There should be no reason why your Bolt should have any other checkmarks than the 2160p60 setting. Otherwise, you give your Bolt the ability to switch resolutions whenever it sees fit, depending on the broadcast or video playback. If you set it to 2160p60 like I have, it will always power on to that resolution, never toggle, and upscale any other video playback or simply play it within the 4K setting.


----------



## aaronwt (Jan 31, 2002)

beyondthetech said:


> There should be no reason why your Bolt should have any other checkmarks than the 2160p60 setting. Otherwise, you give your Bolt the ability to switch resolutions whenever it sees fit, depending on the broadcast or video playback. If you set it to 2160p60 like I have, it will always power on to that resolution, never toggle, and upscale any other video playback or simply play it within the 4K setting.

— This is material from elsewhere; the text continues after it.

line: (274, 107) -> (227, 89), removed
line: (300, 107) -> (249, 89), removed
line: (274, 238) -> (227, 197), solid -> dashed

???? My Sony UHD TV has a better scaler than the TiVo. Plus with 24P content like from Amazon and Netflix, 24P output will avoid judder with my TV.


----------



## beyondthetech (Jan 2, 2015)

aaronwt said:


> ???? My Sony UHD TV has a better scaler than the TiVo. Plus with 24P content like from Amazon and Netflix, 24P output will avoid judder with my TV.


Then just leave both 4K resolutions checked. No reason why your Bolt needs to drop your 4K TV down to 720.

Sent from my iPhone using Tapatalk


----------



## aaronwt (Jan 31, 2002)

beyondthetech said:


> Then just leave both 4K resolutions checked. No reason why your Bolt needs to drop your 4K TV down to 720.
> 
> Sent from my iPhone using Tapatalk


Most of the content watched from my Bolt is 720P and 1080i. Broadcast content. If I set it for 1080P then the Bolt will scale/deinterlace to 1080P and then the Tv will scale it to 2160P. By having the native resolution output it allows the TV to do all the scaling.


----------



## mikeyts (Jul 10, 2004)

I agree with aaronwt--my television's upconversion to 2160p is superior to TiVo's so I want to enable almost all resolutions in the Bolt's settings. Unfortunately Netflix on the Bolt does not work at all if I do that.


----------



## ilovedvrs (Oct 21, 2004)

does this work yet? I purchased BOLT day 1 to use with amazon 4k!!!


----------



## aaronwt (Jan 31, 2002)

ilovedvrs said:


> does this work yet? I purchased BOLT day 1 to use with amazon 4k!!!


No it doesn't. It's been sixteen months now since the Bolt was released and still no 4K from Amazon.


----------